▸ **Task statement**: Without including any images, reproduce each entry exactly.

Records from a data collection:
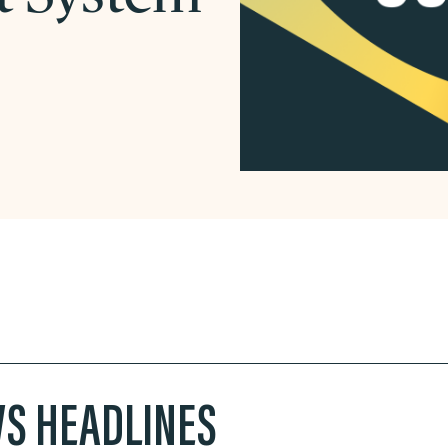
S HEADLINES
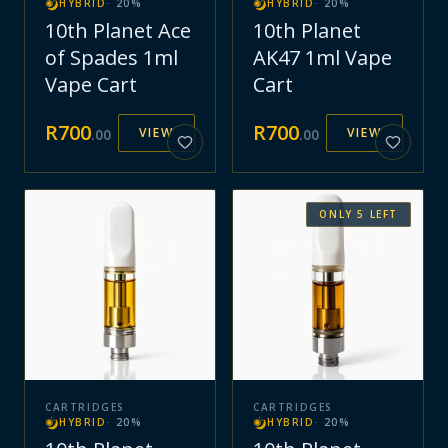
HYBRID
·
20
%
HYBRID
·
20
%
10th Planet Ace
10th Planet
of Spades 1ml
AK47 1ml Vape
Vape Cart
Cart
R
700
R
700
VIEW
VIEW
.
00
.
00
ONLY
5
LEFT
CARTRIDGES
CARTRIDGES
HYBRID
·
20
%
HYBRID
·
20
%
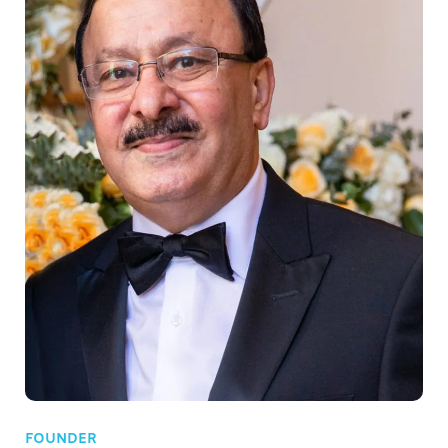
FOUNDER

▸ **Problem solution**:
S HEADLINES
HYBRID
·
20
%
HYBRID
·
20
%
10th Planet Ace
10th Planet
of Spades 1ml
AK47 1ml Vape
Vape Cart
Cart
R
700
R
700
VIEW
VIEW
.
00
.
00
ONLY
5
LEFT
CARTRIDGES
CARTRIDGES
HYBRID
·
20
%
HYBRID
·
20
%
FOUNDER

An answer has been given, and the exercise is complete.